*** Input material ***

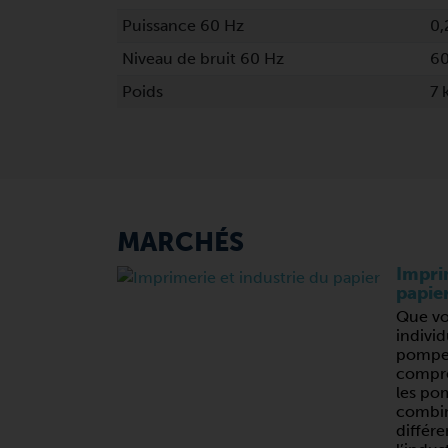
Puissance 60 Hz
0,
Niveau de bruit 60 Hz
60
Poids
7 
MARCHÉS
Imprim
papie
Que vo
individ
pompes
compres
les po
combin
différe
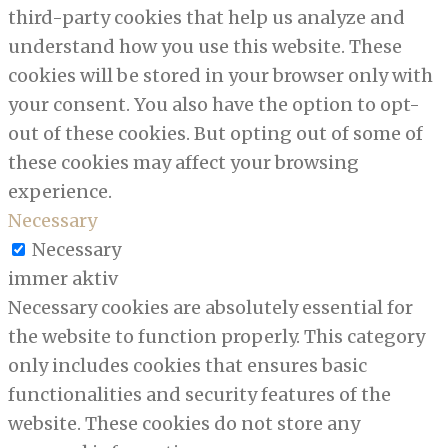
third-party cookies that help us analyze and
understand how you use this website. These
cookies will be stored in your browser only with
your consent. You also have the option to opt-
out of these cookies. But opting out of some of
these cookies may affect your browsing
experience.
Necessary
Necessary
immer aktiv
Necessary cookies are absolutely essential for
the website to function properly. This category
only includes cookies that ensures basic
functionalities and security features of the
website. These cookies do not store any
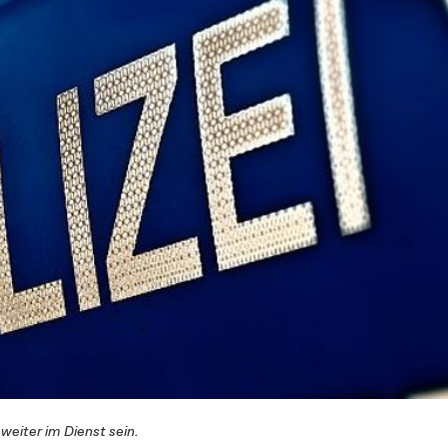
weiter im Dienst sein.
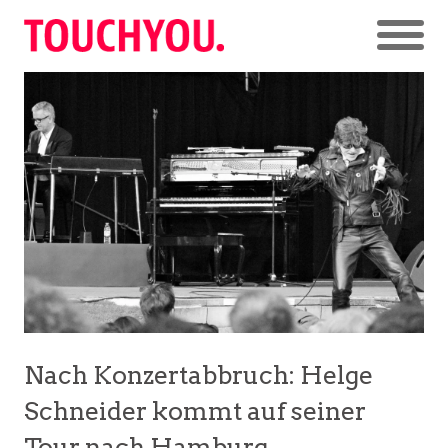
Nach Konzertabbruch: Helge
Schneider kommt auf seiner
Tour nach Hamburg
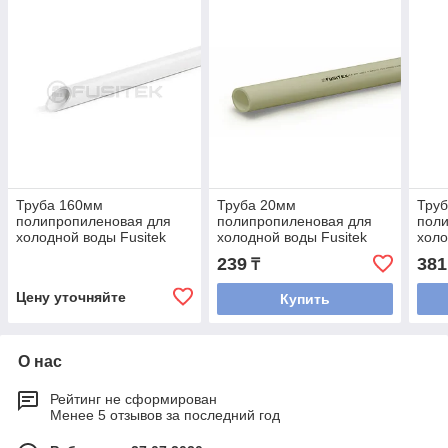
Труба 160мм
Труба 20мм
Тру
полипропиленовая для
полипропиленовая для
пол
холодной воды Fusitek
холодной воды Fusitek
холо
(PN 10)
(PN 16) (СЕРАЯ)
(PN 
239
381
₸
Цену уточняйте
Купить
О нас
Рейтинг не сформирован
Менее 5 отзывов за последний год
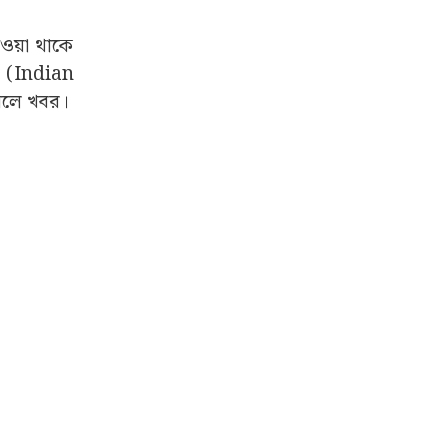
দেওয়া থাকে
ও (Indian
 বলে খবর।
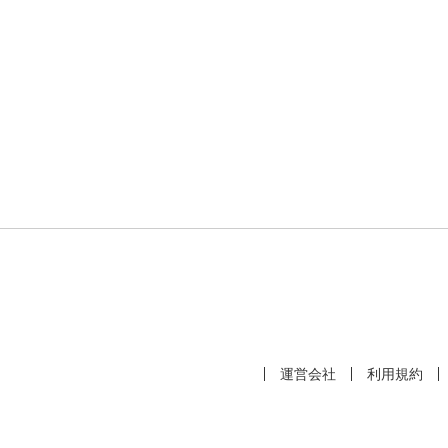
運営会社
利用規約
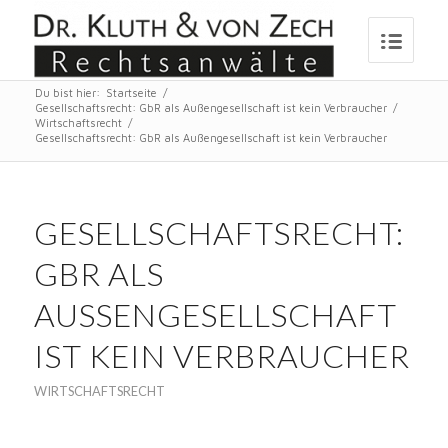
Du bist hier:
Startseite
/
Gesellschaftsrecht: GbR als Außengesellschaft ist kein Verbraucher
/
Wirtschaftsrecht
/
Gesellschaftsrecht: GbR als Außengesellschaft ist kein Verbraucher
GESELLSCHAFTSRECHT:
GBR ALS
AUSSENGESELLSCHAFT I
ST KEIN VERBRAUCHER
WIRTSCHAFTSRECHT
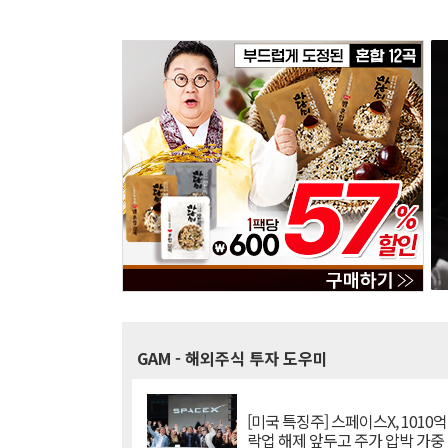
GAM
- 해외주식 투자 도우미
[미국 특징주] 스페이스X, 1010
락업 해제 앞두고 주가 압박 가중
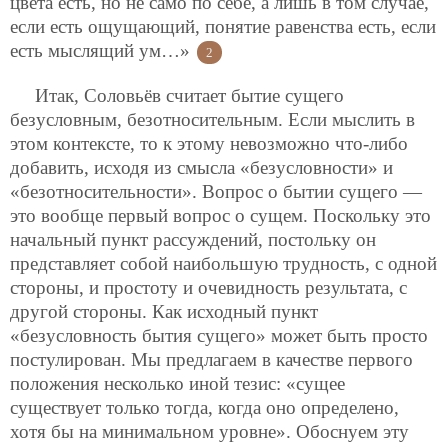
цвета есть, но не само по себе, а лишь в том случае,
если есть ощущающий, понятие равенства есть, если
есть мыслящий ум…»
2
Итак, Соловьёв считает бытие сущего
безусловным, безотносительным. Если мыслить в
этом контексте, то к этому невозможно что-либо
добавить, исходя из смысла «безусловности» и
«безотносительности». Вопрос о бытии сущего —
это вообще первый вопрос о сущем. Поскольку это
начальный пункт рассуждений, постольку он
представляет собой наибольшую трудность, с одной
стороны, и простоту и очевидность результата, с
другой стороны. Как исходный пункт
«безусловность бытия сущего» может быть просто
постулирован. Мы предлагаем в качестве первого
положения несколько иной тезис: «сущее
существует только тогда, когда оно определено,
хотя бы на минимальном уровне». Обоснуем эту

***

Task description:
Your reply should be one number: how many lines in the entries above contain the word "есть".

Reply to the task:
3